Ruades diplomatiques contre Israël

Par Léonard VINCENT, le 04 avril 2002 à 00h00 , mis à jour le 04 avril 2002 à 16h47

L'émissaire américain Anthony Zinni a obtenu l'autorisation de rencontrer Yasser Arafat dans son QG de Ramallah. Entre-temps, la délégation européenne a quitté Israël, sans avoir pu rencontrer le président palestinien.

israel palestine anthony zinni conference de presse © INTERNE

Le gouvernement israélien a autorisé jeudi soir le médiateur américain Anthony Zinni à rencontrer le président Yasser Arafat, isolé dans son bureau de Ramallah. Dans l'attente de la venue de Colin Powell (voir ci-contre), son objectif serait de persuader Yasser Arafat d'accepter sans conditions sa récente proposition pour un cessez-le-feu et un mécanisme de mise en œuvre du plan Tenet. Si le travailliste Shimon Peres s'est dit "personnellement favorable" à une telle tentative, les ministres de droite du cabinet d'union nationale s'y opposent.

L'Etat hébreu avait accepté le texte élaboré par Anthony Zinni la semaine dernière. Mais l'Autorité palestinienne l'avait rejeté dans un premier temps, estimant que les intentions premières du directeur de la CIA, George Tenet, avait été "distordues" en faveur d'Israël, exigeant beaucoup plus des Palestiniens que des Israéliens.

Bush : "Assez, c'est assez"

Dans un discours solennel, le président américain a défini la position américaine face au conflit du Proche-Orient. Dénonçant en termes très durs le terrorisme palestinien, il a appelé Israël à se retirer des villes occupées. Lire l'article.

Conflit israélo-palestinien

Les rumeurs en provenance de la présidence du Conseil font état d'une possible acceptation par Ariel Sharon de cette mission de la dernière chance, alors que le département d'Etat américain et la Maison Blanche pressent de plus en plus Israël de faire preuve de souplesse. Entremêlant les menaces du prince hériter d'Arabie saoudite d'annuler une prochaine visite aux Etats-Unis, les mises en garde de l'Egypte et de la Jordanie contre la déstabilisation de leur régime par une rue soulevée d'indignation et la propre lassitude américaine fasse à une opération militaire qui n'est pas comprise dans le monde occidental, les arguments américains semblent convaincre. "Le gouvernement israélien a toujours affirmé qu'il aiderait au succès de la mission de Zinni. Le but de l'émissaire américain est de discuter des conditions d'un arrêt des combats de la part des Palestiniens", a déclaré jeudi un responsable anonyme du bureau d'Ariel Sharon.

Mofaz demande l'expulsion d'Arafat

Entre-temps, le chef d'état-major de Tsahal, le général Shaul Mofaz, a proposé au gouvernement de pousser Yasser Arafat à l'exil forcé. "Arafat est à la tête de l'Autorité palestinienne qui encourage, finance, et entraîne les terroristes. Dans ces conditions, il vaut mieux qu'il soit expulsé", a-t-il déclaré lors d'une conférence de presse. Mais s'il aurait le feu vert d'Ariel Sharon, le commandant suprême des Forces de défense israéliennes s'est heurté à l'opposition catégorique du ministre de la Défense Benyamin Ben Eliezer, ainsi qu'à celle du comité de coordination des opérations, composé de responsables du renseignement militaire.

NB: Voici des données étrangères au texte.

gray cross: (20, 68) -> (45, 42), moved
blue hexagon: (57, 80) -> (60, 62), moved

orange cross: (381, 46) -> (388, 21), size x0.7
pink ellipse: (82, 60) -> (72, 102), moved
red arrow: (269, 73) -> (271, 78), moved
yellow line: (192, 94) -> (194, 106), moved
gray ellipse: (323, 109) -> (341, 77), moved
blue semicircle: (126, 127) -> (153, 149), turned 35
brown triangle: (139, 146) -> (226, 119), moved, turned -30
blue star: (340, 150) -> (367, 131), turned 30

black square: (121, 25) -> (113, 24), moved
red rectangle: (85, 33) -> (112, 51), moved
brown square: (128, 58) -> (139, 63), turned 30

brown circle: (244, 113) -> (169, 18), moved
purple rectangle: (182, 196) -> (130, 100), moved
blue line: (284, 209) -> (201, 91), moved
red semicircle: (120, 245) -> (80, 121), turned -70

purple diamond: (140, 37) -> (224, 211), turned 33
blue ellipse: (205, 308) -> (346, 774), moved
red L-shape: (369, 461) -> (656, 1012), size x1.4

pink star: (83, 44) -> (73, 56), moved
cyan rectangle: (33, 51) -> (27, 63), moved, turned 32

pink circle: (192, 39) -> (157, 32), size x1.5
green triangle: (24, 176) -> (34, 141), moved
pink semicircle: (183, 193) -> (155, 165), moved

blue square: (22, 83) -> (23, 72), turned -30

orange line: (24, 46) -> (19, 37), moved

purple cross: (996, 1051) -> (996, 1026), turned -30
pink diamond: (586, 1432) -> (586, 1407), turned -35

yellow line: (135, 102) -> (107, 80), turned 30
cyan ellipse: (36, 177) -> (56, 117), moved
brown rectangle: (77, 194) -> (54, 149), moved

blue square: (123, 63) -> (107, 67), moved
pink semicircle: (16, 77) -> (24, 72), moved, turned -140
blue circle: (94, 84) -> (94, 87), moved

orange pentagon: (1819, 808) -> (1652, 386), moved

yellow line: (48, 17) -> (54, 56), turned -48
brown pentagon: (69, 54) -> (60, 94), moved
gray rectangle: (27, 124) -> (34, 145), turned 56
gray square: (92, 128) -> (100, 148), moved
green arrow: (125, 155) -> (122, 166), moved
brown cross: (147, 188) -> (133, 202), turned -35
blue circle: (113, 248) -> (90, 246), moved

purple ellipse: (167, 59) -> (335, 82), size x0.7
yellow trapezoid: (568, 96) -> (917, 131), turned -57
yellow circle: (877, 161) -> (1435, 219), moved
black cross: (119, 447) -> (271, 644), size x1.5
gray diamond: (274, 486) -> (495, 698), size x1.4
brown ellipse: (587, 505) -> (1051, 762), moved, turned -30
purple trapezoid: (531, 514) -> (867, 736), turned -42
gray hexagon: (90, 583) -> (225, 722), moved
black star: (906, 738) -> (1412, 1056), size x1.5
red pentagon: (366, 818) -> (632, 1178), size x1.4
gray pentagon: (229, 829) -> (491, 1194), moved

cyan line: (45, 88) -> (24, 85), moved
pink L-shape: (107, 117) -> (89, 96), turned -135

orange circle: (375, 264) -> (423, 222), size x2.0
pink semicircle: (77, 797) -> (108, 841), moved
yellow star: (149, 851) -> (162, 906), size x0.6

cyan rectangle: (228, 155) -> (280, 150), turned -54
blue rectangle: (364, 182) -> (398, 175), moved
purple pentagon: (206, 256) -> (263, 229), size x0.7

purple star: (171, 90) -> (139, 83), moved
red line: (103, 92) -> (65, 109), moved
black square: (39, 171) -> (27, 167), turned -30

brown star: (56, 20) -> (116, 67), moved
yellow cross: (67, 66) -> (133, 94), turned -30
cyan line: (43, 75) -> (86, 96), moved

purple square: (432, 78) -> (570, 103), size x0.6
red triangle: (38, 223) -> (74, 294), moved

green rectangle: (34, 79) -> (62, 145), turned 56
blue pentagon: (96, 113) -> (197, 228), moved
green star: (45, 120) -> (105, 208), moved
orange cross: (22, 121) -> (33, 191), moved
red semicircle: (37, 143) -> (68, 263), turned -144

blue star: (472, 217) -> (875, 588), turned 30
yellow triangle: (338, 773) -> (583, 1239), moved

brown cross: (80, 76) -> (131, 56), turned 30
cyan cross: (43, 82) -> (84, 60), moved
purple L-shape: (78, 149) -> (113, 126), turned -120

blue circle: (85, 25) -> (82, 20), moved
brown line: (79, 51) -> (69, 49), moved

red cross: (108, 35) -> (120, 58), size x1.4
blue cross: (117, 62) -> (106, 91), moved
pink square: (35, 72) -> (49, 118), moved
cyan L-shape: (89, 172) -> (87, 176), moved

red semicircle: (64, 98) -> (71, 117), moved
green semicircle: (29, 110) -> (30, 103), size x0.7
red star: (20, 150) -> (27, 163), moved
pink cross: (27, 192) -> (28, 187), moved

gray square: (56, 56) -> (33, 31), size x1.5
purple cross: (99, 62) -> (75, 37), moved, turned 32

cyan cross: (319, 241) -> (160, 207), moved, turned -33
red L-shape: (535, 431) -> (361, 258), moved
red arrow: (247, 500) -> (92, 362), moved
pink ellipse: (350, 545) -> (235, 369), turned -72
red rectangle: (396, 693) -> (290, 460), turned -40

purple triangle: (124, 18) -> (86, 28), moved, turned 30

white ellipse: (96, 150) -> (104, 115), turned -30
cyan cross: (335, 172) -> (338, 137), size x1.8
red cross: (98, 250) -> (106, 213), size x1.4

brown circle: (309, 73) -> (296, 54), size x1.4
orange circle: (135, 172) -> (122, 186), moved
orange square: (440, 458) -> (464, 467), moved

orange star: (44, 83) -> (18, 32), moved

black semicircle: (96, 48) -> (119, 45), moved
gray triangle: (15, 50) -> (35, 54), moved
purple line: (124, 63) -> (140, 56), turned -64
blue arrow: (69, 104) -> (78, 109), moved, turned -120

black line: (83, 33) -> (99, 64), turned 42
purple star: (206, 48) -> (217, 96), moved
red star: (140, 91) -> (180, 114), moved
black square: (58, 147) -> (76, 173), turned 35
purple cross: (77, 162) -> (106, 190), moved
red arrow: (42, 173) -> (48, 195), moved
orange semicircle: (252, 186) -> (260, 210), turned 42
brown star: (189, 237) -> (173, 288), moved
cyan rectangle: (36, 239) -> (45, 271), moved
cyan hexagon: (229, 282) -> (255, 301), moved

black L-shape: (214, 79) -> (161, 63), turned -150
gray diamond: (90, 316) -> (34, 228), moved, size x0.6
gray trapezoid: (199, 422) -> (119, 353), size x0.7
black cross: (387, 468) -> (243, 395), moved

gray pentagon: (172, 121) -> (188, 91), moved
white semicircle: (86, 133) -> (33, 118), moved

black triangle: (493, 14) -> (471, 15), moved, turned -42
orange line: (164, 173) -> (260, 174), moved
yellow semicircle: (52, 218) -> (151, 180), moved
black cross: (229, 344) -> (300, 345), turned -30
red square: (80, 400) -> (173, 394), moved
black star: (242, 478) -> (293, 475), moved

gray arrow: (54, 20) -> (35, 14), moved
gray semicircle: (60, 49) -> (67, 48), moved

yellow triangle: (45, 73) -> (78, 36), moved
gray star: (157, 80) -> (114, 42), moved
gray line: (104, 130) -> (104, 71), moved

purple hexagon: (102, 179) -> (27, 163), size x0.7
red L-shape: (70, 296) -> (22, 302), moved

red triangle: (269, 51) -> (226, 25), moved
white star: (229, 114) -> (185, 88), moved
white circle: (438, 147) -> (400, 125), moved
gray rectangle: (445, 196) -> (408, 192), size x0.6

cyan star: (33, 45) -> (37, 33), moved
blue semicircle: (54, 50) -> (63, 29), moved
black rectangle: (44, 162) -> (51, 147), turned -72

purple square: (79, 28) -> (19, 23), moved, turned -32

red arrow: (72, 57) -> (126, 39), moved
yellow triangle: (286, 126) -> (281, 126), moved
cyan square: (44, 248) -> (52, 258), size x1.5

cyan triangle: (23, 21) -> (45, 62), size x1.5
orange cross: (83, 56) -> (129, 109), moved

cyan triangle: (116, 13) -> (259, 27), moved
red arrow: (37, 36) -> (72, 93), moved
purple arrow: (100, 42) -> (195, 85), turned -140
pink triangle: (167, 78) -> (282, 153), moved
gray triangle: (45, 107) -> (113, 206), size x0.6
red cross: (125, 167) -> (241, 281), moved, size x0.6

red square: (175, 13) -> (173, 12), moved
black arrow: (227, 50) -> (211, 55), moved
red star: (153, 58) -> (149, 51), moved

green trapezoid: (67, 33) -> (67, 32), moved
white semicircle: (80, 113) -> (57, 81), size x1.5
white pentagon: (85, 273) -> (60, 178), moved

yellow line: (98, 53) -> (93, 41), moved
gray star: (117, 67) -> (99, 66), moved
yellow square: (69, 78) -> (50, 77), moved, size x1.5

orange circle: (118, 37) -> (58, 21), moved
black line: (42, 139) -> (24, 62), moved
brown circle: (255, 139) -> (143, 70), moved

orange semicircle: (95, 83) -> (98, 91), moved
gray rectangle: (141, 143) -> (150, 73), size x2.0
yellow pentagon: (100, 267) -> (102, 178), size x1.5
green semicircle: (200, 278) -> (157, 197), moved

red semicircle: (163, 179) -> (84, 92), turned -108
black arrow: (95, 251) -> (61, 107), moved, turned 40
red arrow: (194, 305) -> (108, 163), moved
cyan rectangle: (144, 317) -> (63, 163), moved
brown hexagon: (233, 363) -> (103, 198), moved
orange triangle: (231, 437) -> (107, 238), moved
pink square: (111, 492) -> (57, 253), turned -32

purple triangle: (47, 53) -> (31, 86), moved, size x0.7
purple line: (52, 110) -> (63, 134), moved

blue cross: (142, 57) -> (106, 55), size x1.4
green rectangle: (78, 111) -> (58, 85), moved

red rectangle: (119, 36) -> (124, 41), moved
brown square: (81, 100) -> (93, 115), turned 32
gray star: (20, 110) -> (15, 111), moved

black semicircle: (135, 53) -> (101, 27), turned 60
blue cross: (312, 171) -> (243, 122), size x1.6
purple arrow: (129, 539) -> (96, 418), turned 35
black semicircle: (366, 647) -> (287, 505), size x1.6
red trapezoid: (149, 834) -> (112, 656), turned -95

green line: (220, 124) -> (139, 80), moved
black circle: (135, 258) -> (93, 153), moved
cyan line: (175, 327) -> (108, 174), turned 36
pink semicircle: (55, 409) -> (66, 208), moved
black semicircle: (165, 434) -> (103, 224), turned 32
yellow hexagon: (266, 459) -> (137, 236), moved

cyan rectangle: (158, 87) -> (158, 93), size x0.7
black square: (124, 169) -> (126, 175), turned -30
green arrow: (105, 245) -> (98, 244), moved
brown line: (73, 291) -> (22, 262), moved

En outre, convoqués à la hâte mercredi soir, les ministres des Affaires étrangères des l'Union européenne ont décidé d'envoyer une délégation de haut niveau en Israël, chargée d'appuyer l'application de la résolution 1402 du Conseil de sécurité de l'ONU, exigeant un cessez-le-feu bilatéral. Si elle a été reçue par de hauts responsables gouvernementaux israéliens, cette mission, annoncée en termes fermes par l'UE depuis Luxembourg, n'a toutefois pas autorisée à rencontrer Yasser Arafat, selon les voeux d'Ariel Sharon, soutenu par Shimon Peres. La délégation européenne, qui a repris l'avion "en urgence" jeudi soir, est présidée par le ministre espagnol des Affaires étrangères, Josep Piqué, dont le pays préside l'UE, et comprenait le Haut représentant européen pour les Relations extérieures, Javier Solana.

Marge de manoeuvre réduite

Selon le quotidien Ha'aretz, certains responsables gouvernementaux israéliens auraient compris que l'Etat hébreu ne disposaient de toute façon plus que de "48 à 72 heures" pour compléter l'opération militaire "Mur défensif", lancée vendredi dernier. Par la suite, les pressions médiatiques et diplomatiques deviendraient trop fortes pour maintenir en l'état la détermination politique et l'étau militaire. Le discours très ferme de George W. Bush, jeudi soir, est venu confirmer ces craintes.